Émile Grenon Gilbert Photo Robert Gosselin | L’Œil Régional ©

La possibilité de construction résidentielle immédiate sur les terrains vacants de la zone A-16 à Mont-Saint-Hilaire surprend bien des citoyens qui étaient dans l’impression que rien ne serait construit avant la fin des travaux du Comité sur l’avenir de la zone A-16 (CAZA-16). Du côté des élus de la municipalité, ils maintiennent qu’ils étaient au courant de ce fait depuis le début des démarches.

Un des premiers surpris de l’acceptation de la demande de lotissement d’une propriétaire d’un terrain du chemin de la Montagne est le président de l’Association des citoyens de Mont-Saint-Hilaire (ACMSH), Pierre Nault. « Le maire s’en est fait une fierté d’exclure la zone A-16 de son plan d’urbanisme durable (PUD), et ce, nous tenons à le dire, à la suite des pressions des citoyens. Ça devait être ainsi une page blanche et on était pour attendre les recommandations du CAZA-16. Je ne comprends pas ce qui passe. »

Rappelons qu’en octobre 2016, la municipalité avait dévoilé sa stratégie pour extraire ce secteur névralgique des obligations de densité, c’est-à-dire de maintenir un usage agricole municipal pour bloquer le développement résidentiel le temps de l’élaboration d’un plan particulier d’urbanisme. Stratégie qui a d’ailleurs été acceptée par la MRC de la Vallée-du-Richelieu.

Puis, plusieurs semaines plus tard, la Ville avait annoncé qu’elle créait le CAZA-16 pour notamment étudier la possibilité d’acquérir l’entièreté de la zone A-16, ou encore celle d’un PPU pour réduire le plus possible le développement.

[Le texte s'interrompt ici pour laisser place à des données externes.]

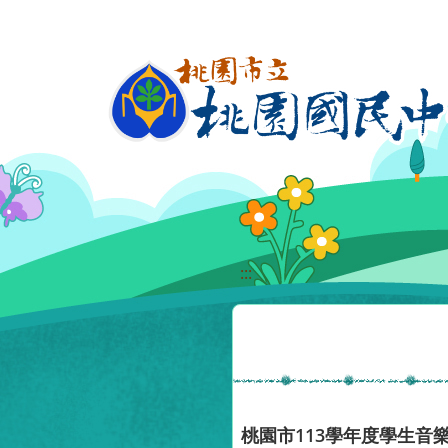
移至網頁之主要內容區位置
:::
桃園市113學年度學生音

Notons que la moitié des conseillers, le directeur général, le directeur du service des communications et le directeur du service de l’aménagement du territoire et de l’environnement de l’époque ne sont plus en poste.

Clair depuis le début

Émile Grenon Gilbert, qui siège au CAZA-16 depuis le tout début, assure qu’il avait été indiqué dans les premières réunions, qui ont commencé en janvier 2017, que la municipalité n’avait aucun pouvoir de freiner la construction résidentielle pour des terrains desservis part des rues dotées d’infrastructures municipales. Cette spécificité n’apparaissait pas explicitement au moment de mettre sous presse dans les procès-verbaux de toutes les réunions tenues en 2017. Il n’y a eu que dans les comptes rendus une mention du directeur du Centre de la nature qui indiquait que deux boisés pouvaient être développés.

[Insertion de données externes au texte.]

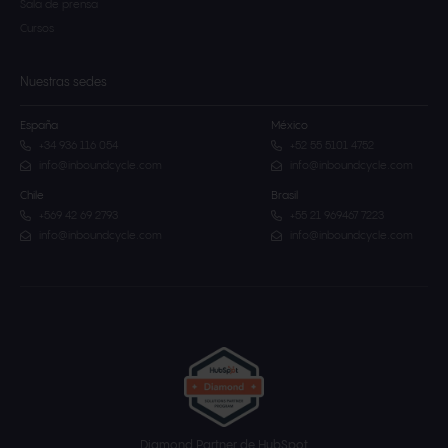
Sala de prensa
Cursos
Nuestras sedes
España
México
+34 936 116 054
+52 55 5101 4752
info@inboundcycle.com
info@inboundcycle.com
Chile
Brasil
+569 42 69 2793
+55 21 969467 7223
info@inboundcycle.com
info@inboundcycle.com
Diamond Partner de HubSpot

Plusieurs membres ont quitté le comité et de nouveaux se sont ajoutés depuis que le CAZA-16 a commencé à se réunir. De plus, le PUD n’a été adopté qu’à l’automne suivant. Deux règlements d’urbanisme liés au PUD avaient fait l’objet d’une tenue de registre, mais un nombre insuffisant de signatures avait été recueilli pour forcer la tenue d’un référendum. La Ville a d’ailleurs envoyé un communiqué dans lequel elle écrivait explicitement à deux occasions que la zone A-16 était protégée.

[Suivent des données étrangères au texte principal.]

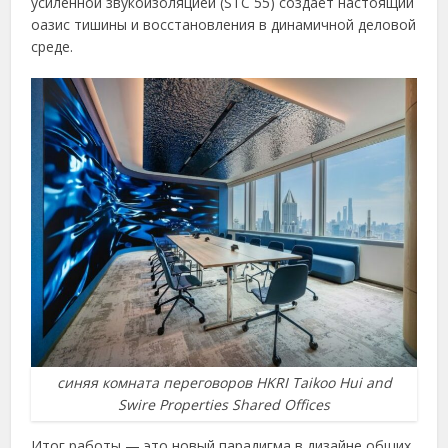
усиленной звукоизоляцией (STC 55) создаёт настоящий
оазис тишины и восстановления в динамичной деловой
среде.
синяя комната переговоров HKRI Taikoo Hui and
Swire Properties Shared Offices
Итог работы — это новый парадигма в дизайне общих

« Dans la tête des gens, ça veut dire que toute la zone en entier est protégée. Mais il y a des lois qui ont été adoptées il y a longtemps, qui font en sorte qu’on ne peut rien faire pour les terrains desservis », a ajouté M. Grenon Gilbert.

Le directeur général Daniel-Éric St-Onge tient à préciser que la construction résidentielle sur des terrains desservis n’est pas à confondre avec le terme « développement » qui implique notamment l’ouverture de nouvelles rues et installations des infrastructures publiques.